Attenti alla Gagauzia!

La regione della Moldavia meridionale, a molti sconosciuta, rischia di recitare un ruolo strategico nella crisi ucraina mentre già lo esercita in quella politica moldava

La cattedrale di San Giovanni Battista a Comrat. Foto Zlodej Andrej (CC BY-SA 4.0)

Quando si parla di problemi geopolitici all’interno della Moldavia di solito ci si riferisce ai rapporti tra Chișinău e la parte orientale proclamatasi indipendente circa trenta anni fa e nota in Occidente come Transnistria. In realtà il vero nome sarebbe Repubblica moldava di Prednestrovie, con capitale Tiraspol’, ed ha ereditato la bandiera della Moldavia di epoca sovietica della quale si considera legittima discendente dal momenti in cui nel resto del Paese ci si avviava verso l’indipendenza dall’Urss e si sceglieva il tricolore con i colori rumeni arrivato fino ai giorni nostri.

All’inizio degli anni ‘90, nel difficile periodo che portò a cambiamenti epocali, anche la Gagauzia si stava agitando seppure non raggiungendo il livello di sanguinosa guerra civile che vide protagoniste Chișinău e Tiraspol’. I motivi per cui il popolo gagauzo non si sentiva a proprio agio all’interno della nuova Moldavia erano gli stessi che portarono ai problemi con la Transnistria e riassumibili con la paura di essere incorporati in una grande Romania e nella scelta di mantenere profondi legami politici con la Russia. A disinnescare il tutto arrivò un accordo politico nel 1994, che oltre a dare larga autonomia alla Gagauzia sanciva un diritto alla secessione in caso che la Moldavia prendesse la strada di una unione con la Romania.

Dati di partenza ::
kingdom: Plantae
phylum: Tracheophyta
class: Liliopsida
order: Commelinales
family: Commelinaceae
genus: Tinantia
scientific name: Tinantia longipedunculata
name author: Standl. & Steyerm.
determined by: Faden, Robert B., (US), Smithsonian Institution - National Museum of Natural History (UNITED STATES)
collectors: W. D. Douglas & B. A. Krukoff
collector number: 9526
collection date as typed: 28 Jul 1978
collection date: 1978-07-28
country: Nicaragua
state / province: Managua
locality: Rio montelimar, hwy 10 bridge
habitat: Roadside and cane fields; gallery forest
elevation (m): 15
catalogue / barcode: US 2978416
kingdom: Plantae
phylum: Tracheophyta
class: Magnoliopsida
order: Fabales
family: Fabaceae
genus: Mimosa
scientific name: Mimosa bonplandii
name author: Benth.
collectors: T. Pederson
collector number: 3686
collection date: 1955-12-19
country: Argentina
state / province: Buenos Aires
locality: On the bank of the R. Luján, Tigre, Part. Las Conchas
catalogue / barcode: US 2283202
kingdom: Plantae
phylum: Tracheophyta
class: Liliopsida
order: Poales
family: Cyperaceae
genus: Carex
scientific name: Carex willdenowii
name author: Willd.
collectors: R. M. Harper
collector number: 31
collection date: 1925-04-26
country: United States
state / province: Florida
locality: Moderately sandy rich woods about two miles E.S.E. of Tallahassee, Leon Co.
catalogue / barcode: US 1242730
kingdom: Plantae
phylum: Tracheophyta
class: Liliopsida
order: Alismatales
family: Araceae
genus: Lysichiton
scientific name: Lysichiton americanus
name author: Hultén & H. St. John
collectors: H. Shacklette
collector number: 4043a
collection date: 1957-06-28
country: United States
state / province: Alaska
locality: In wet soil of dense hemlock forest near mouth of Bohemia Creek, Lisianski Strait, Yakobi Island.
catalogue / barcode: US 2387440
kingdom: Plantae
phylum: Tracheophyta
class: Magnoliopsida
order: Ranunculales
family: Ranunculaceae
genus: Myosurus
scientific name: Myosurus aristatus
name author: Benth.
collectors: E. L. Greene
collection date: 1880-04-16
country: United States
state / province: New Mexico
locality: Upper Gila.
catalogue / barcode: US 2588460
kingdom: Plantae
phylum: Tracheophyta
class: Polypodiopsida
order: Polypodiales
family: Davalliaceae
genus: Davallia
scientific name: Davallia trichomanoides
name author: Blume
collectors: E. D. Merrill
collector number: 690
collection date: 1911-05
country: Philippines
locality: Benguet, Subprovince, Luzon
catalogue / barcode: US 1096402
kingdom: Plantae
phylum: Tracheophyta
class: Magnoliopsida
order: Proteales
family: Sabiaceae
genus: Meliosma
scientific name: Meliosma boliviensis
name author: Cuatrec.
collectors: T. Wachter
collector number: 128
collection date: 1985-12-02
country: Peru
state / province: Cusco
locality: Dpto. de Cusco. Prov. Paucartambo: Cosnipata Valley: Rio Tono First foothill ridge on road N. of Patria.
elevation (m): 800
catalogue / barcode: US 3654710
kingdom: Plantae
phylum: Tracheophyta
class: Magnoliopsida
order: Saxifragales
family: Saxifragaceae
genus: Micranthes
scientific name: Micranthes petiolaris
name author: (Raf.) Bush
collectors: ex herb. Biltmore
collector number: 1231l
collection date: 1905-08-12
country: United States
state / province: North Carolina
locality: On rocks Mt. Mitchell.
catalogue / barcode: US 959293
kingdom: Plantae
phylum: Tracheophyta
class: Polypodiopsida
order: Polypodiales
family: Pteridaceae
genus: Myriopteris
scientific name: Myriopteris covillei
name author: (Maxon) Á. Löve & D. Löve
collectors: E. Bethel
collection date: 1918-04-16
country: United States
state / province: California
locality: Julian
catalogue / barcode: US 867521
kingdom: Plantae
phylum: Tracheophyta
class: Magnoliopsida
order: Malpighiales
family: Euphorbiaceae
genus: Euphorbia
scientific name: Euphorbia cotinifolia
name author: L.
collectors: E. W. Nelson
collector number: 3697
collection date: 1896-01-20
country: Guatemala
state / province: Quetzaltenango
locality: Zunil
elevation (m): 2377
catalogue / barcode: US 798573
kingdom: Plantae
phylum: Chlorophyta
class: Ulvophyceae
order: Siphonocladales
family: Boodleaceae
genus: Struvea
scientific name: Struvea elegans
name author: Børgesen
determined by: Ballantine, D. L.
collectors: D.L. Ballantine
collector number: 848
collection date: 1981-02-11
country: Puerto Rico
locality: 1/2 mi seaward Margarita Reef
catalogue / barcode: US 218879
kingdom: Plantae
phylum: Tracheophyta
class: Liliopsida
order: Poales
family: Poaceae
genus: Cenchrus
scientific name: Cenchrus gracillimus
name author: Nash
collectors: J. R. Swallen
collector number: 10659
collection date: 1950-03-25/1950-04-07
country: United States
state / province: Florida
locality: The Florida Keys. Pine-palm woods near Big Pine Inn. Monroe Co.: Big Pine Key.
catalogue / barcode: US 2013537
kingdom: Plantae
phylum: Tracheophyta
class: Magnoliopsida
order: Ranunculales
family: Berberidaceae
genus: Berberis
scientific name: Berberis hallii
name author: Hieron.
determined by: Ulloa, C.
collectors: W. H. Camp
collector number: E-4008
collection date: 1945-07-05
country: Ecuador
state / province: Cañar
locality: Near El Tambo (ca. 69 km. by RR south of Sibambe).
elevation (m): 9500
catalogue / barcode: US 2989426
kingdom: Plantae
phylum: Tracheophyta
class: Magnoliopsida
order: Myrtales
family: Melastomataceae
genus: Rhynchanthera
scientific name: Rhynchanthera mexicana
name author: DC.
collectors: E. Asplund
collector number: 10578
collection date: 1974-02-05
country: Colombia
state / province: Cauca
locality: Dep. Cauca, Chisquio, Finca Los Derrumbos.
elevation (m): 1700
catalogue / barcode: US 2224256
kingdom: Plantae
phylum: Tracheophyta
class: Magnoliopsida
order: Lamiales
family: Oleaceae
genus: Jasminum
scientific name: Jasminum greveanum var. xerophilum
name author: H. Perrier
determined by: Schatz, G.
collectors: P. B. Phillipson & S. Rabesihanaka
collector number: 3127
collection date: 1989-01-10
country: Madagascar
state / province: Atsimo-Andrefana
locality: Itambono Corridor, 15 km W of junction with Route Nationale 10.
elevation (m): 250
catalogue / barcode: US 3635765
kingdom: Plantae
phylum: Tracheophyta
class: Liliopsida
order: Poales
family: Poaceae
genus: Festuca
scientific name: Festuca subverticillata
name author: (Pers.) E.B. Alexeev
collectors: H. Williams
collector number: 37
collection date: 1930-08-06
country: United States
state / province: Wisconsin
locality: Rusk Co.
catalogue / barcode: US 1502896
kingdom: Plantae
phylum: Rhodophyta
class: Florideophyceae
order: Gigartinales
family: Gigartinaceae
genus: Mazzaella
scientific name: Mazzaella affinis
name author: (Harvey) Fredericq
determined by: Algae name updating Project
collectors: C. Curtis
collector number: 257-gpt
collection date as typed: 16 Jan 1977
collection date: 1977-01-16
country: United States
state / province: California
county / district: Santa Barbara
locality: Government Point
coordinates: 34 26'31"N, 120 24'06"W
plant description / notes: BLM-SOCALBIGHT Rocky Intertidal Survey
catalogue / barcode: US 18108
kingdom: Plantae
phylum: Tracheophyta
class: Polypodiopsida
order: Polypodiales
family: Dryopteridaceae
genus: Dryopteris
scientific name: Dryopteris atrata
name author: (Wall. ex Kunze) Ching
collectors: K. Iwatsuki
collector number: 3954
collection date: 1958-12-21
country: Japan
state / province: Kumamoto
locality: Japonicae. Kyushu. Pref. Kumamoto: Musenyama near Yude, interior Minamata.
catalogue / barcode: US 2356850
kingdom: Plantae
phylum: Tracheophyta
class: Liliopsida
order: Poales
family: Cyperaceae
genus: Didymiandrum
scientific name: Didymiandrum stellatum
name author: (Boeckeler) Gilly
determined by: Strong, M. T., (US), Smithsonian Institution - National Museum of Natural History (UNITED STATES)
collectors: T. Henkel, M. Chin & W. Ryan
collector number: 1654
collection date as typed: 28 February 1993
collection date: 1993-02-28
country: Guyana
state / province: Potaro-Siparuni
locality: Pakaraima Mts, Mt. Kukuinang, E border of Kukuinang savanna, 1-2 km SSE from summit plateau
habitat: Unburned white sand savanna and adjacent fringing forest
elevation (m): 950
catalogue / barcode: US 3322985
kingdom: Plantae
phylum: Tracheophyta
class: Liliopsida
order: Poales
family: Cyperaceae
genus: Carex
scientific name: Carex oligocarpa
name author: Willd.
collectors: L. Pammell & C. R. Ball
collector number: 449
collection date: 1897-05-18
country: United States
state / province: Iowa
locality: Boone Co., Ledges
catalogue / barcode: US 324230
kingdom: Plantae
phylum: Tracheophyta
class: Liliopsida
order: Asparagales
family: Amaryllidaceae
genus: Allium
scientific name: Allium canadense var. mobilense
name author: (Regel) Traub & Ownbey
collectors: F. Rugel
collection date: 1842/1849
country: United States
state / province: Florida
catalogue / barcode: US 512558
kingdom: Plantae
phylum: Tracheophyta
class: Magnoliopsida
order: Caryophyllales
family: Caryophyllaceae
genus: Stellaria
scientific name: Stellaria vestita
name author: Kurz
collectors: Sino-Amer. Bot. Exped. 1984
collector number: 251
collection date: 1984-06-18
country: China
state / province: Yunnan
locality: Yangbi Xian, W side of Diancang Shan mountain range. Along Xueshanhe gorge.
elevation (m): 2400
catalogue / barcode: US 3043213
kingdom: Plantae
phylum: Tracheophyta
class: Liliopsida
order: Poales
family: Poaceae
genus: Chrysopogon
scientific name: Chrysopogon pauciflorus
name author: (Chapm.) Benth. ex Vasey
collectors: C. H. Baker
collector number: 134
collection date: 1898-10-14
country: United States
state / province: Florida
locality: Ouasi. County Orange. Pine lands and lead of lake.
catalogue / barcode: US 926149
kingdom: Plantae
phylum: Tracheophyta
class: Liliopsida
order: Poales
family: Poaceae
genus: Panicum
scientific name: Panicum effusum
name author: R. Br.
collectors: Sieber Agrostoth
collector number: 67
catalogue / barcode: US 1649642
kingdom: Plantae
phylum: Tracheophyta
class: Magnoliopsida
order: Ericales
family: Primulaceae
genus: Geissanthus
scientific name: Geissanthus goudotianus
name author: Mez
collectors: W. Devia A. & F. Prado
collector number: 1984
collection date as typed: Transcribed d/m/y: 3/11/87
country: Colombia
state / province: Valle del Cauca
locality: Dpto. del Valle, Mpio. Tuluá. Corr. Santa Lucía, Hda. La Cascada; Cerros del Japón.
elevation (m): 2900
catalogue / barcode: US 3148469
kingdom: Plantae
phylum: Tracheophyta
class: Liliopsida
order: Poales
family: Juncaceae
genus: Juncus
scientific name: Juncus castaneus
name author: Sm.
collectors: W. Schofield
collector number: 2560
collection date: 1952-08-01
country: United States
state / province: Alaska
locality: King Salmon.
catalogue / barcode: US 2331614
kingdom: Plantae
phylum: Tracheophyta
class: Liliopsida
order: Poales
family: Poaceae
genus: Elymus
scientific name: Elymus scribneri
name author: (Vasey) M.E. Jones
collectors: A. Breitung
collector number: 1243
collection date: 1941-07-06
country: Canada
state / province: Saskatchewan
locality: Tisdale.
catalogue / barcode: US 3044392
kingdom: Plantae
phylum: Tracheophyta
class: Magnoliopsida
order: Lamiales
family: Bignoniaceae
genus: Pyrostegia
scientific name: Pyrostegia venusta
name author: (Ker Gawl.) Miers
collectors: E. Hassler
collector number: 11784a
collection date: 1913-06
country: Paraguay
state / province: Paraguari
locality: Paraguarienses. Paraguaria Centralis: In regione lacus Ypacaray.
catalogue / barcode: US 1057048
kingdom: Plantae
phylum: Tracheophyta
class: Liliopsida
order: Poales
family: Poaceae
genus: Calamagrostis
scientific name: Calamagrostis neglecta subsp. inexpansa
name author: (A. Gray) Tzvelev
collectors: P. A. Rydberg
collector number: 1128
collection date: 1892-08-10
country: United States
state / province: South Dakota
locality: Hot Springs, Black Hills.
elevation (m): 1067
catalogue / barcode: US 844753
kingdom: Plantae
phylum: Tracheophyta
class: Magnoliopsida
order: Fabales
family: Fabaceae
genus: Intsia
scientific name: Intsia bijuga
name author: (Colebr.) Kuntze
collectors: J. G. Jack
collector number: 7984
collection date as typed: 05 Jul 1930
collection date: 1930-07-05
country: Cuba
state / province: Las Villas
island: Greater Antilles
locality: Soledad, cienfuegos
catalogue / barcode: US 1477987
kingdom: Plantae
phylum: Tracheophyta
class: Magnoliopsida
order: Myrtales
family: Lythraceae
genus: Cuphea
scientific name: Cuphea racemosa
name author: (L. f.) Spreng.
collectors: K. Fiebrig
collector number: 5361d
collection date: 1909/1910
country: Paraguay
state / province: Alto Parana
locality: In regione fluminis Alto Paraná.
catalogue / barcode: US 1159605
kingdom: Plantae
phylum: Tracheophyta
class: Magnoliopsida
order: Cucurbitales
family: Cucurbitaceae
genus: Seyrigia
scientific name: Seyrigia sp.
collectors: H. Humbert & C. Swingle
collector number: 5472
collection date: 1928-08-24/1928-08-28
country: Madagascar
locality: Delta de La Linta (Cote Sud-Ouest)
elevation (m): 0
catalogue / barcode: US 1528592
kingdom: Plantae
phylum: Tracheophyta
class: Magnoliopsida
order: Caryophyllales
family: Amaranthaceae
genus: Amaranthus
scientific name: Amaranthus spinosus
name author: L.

Consegna A ::
Estrai l'intero articolo sulla Gagauzia, riportandolo parola per parola senza modifiche.
Consegna B ::
Copia dall'elenco, senza cambiare nulla, solo le righe che vanno da quella con "genus: Meliosma" a quella con "genus: Euphorbia", comprese entrambe.
L'articolo sulla Gagauzia e l'elenco sono materiali distinti, senza legami tra loro.

Risposta finale A ::
Attenti alla Gagauzia!

La regione della Moldavia meridionale, a molti sconosciuta, rischia di recitare un ruolo strategico nella crisi ucraina mentre già lo esercita in quella politica moldava

La cattedrale di San Giovanni Battista a Comrat. Foto Zlodej Andrej (CC BY-SA 4.0)

Quando si parla di problemi geopolitici all’interno della Moldavia di solito ci si riferisce ai rapporti tra Chișinău e la parte orientale proclamatasi indipendente circa trenta anni fa e nota in Occidente come Transnistria. In realtà il vero nome sarebbe Repubblica moldava di Prednestrovie, con capitale Tiraspol’, ed ha ereditato la bandiera della Moldavia di epoca sovietica della quale si considera legittima discendente dal momenti in cui nel resto del Paese ci si avviava verso l’indipendenza dall’Urss e si sceglieva il tricolore con i colori rumeni arrivato fino ai giorni nostri.

All’inizio degli anni ‘90, nel difficile periodo che portò a cambiamenti epocali, anche la Gagauzia si stava agitando seppure non raggiungendo il livello di sanguinosa guerra civile che vide protagoniste Chișinău e Tiraspol’. I motivi per cui il popolo gagauzo non si sentiva a proprio agio all’interno della nuova Moldavia erano gli stessi che portarono ai problemi con la Transnistria e riassumibili con la paura di essere incorporati in una grande Romania e nella scelta di mantenere profondi legami politici con la Russia. A disinnescare il tutto arrivò un accordo politico nel 1994, che oltre a dare larga autonomia alla Gagauzia sanciva un diritto alla secessione in caso che la Moldavia prendesse la strada di una unione con la Romania.

Risposta finale B ::
genus: Meliosma
scientific name: Meliosma boliviensis
name author: Cuatrec.
collectors: T. Wachter
collector number: 128
collection date: 1985-12-02
country: Peru
state / province: Cusco
locality: Dpto. de Cusco. Prov. Paucartambo: Cosnipata Valley: Rio Tono First foothill ridge on road N. of Patria.
elevation (m): 800
catalogue / barcode: US 3654710
kingdom: Plantae
phylum: Tracheophyta
class: Magnoliopsida
order: Saxifragales
family: Saxifragaceae
genus: Micranthes
scientific name: Micranthes petiolaris
name author: (Raf.) Bush
collectors: ex herb. Biltmore
collector number: 1231l
collection date: 1905-08-12
country: United States
state / province: North Carolina
locality: On rocks Mt. Mitchell.
catalogue / barcode: US 959293
kingdom: Plantae
phylum: Tracheophyta
class: Polypodiopsida
order: Polypodiales
family: Pteridaceae
genus: Myriopteris
scientific name: Myriopteris covillei
name author: (Maxon) Á. Löve & D. Löve
collectors: E. Bethel
collection date: 1918-04-16
country: United States
state / province: California
locality: Julian
catalogue / barcode: US 867521
kingdom: Plantae
phylum: Tracheophyta
class: Magnoliopsida
order: Malpighiales
family: Euphorbiaceae
genus: Euphorbia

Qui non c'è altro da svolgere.